Latency vs. Cost Trade-offs in Routing

Routing decisions involve a fundamental tension between latency and cost that varies by application type. For synchronous user-facing interfaces — chat applications, search, real-time assistants — latency is paramount and cascades that add a full model call on escalation may be unacceptable. For asynchronous background tasks — document processing, batch classification, overnight report generation — latency is irrelevant and cascade routing is ideal because you get maximum cost savings without any user experience penalty.

For synchronous applications, classifier-based routing that runs in parallel with the fast model is the right architecture. Fire the router and the fast-tier model simultaneously. If the router returns FAST before the fast model completes, you have essentially zero routing overhead. If the router returns ADVANCED, cancel the fast model call and await the large model. This “speculative” routing pattern combines the latency benefits of the fast model with the quality of the large model when needed, at the cost of occasionally wasting the fast model call.

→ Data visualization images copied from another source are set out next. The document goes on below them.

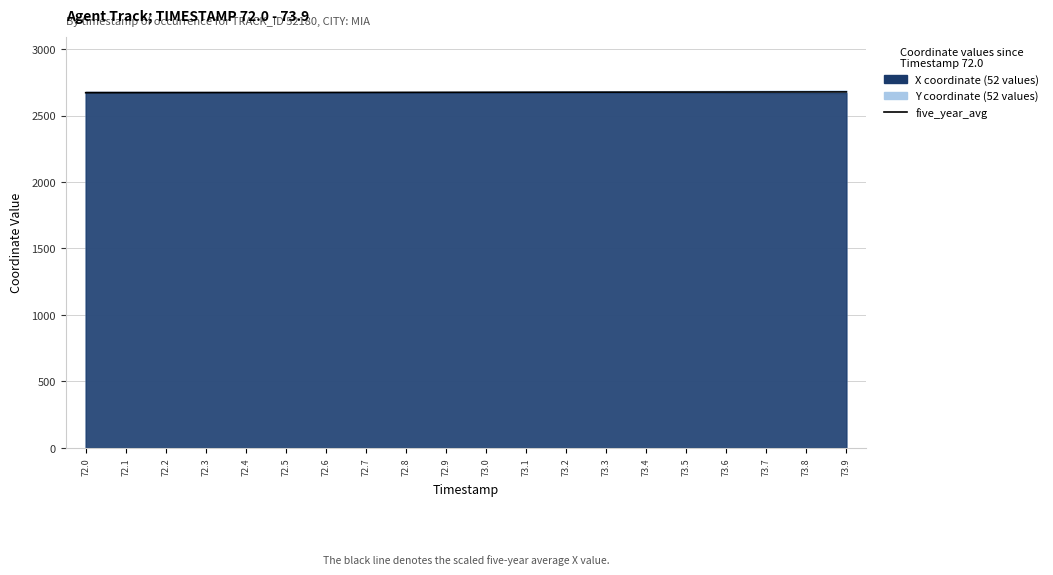

Does the chart have visible grid lines?

Yes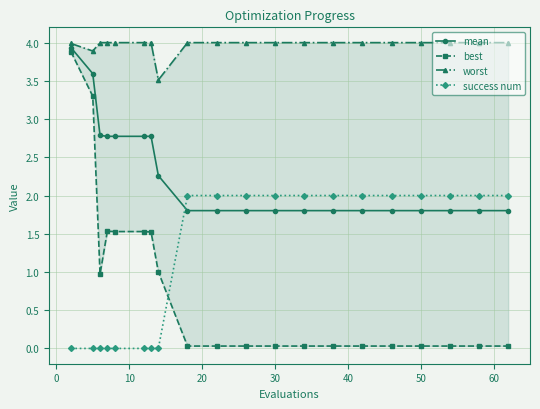

What is the maximum value shown in the chart?

4.0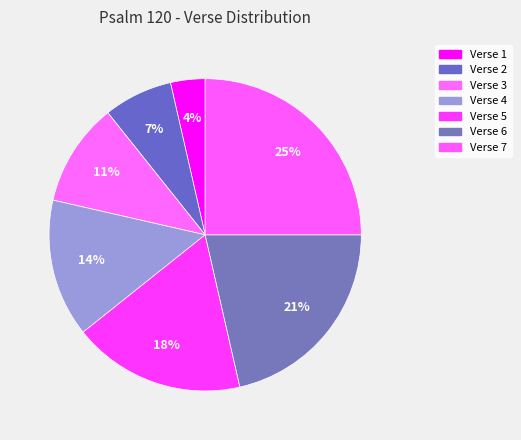

Does Verse 3 represent more than half of the total?

No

For asynchronous workloads, cascade routing is simpler and more cost-effective. Process your entire batch through the small model, collect all responses, run quality checks in parallel across the batch, and then send only the failed items to the large model for reprocessing. This batched cascade approach maximises throughput and minimises cost for bulk processing pipelines that do not have per-item latency requirements.

A/B Testing Your Router

Before fully committing to a routing configuration, run a shadow deployment: send a percentage of production traffic through the router while simultaneously sending the same requests to your current single-model setup. Compare quality metrics, latency distributions, and cost across both paths on real traffic before switching over entirely. Shadow deployments reveal routing failure modes that your eval set missed — real user queries are always more diverse and surprising than your test set, and a problem that affects 0.5% of traffic only shows up reliably once you have significant production volume.

After launch, continue running periodic A/B experiments to recalibrate the router as your query distribution evolves. A customer base that started with simple queries may develop more sophisticated usage patterns over time, shifting the distribution toward harder queries. A router calibrated on six-month-old traffic data may be routing too aggressively to the small model relative to your current workload. Treat the router’s configuration as a living parameter that gets updated based on ongoing measurement rather than a one-time setup decision.

Routing as Part of a Broader Cost Strategy

Routing is most effective when combined with the other cost reduction techniques described elsewhere — prompt caching for shared prefixes, output length control for verbose tasks, and batching for asynchronous workloads. A routing strategy that directs 60% of requests to the small model, combined with prompt caching that reduces input token costs by 40% for the cached prefix, and output length controls that cut average response length by 20%, can together reduce total API spend by 70–75% compared to unoptimised single-model usage. No single technique achieves this alone; the combination does. Model the cumulative impact of each technique on your actual usage pattern before deciding which to implement first, and sequence implementation by expected return on engineering effort rather than theoretical maximum savings.

The core insight is that LLM routing is fundamentally a resource allocation problem — matching the capability level of the tool to the difficulty of the task. Just as experienced engineers do not use the most powerful server for every workload, effective LLM applications do not use the most capable model for every query. Getting that match right, and measuring it continuously, is one of the highest-leverage operational practices available to teams running LLMs at scale.